An example to show the dense-line artifact we encountered when we reimplemented the work [24]. (a) The determined corresponding points for a case of livers. The dense line artifact is indicated by the red arrow. (b) The adaptive sampling positions on the unit sphere. The line artifact exists in the reconnected part (indicated by the red arrow) through which two half-spherical sampling meshes are united.

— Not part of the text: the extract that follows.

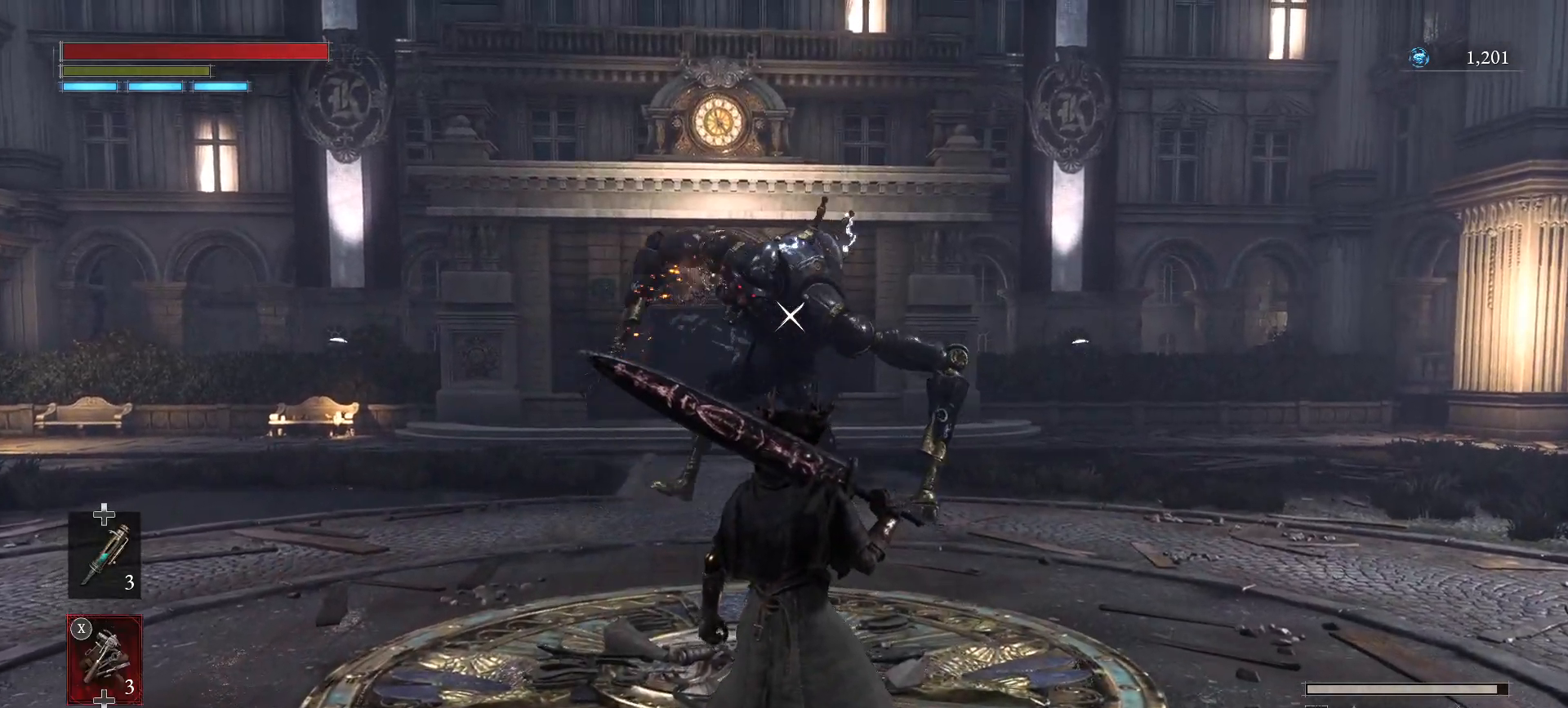
{"dt_ms": 500, "buttons": [], "left_stick": "center", "right_stick": "center", "events": [[283, "R1", "down"], [383, "R1", "up"]]}
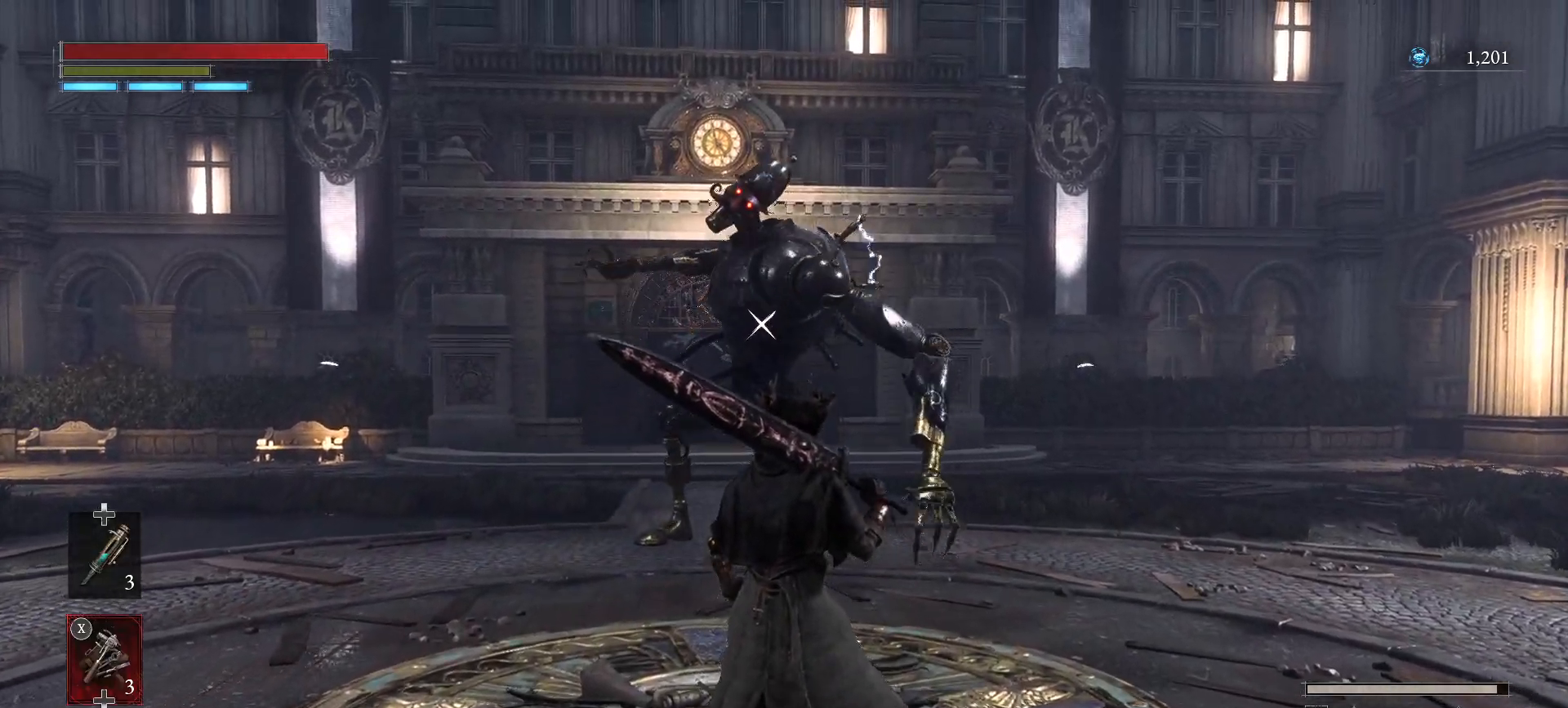
{"dt_ms": 500, "buttons": [], "left_stick": "up", "right_stick": "center", "events": [[17, "R1", "down"], [117, "L1", "down"], [117, "R1", "up"], [283, "left_stick", "up"], [433, "L1", "up"]]}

Additionally, we note that there is a particle and entropy based method for SSMs [26]. The difference is that we apply the particle-based method as the postprocessing step of MDL method in order to obtain optimal sampling positions on the unit sphere.

4. Conclusion

MDL based shape registration method proposed in [12] was a state-of-the-art method to determine the corresponding points on surfaces of 3D organs. Since uniformly distributed points on the unit sphere were used to sample the shapes registered in the parameter space, the obtained corresponding points were not uniformly distributed on the original surfaces of organs. In this paper, we proposed a particle system based method to find the optimal sampling positions on the unit sphere to resolve this problem. In our method, a set of particles was manipulated on the unit sphere to find the optimal sampling positions by minimizing a carefully designed energy function. We evaluated the proposed method on six kinds of human abdominal and chest organs, which were livers, left and right lungs, left and right kidneys, and spleens. We collected 47 cases of lungs and 50 cases of other organs from different subjects to evaluate the proposed method. Experiments showed that the proposed method was able to find optimal sampling positions on the unit sphere and resolve the problem of the original MDL method. Additionally, we compared the proposed method with the original MDL method in the generalization and specificity tests. Experimental results showed that SSMs built by the proposed method performed better than SSMs built by the original MDL method. In future, we will apply the built SSMs in some segmentation tasks of human organs.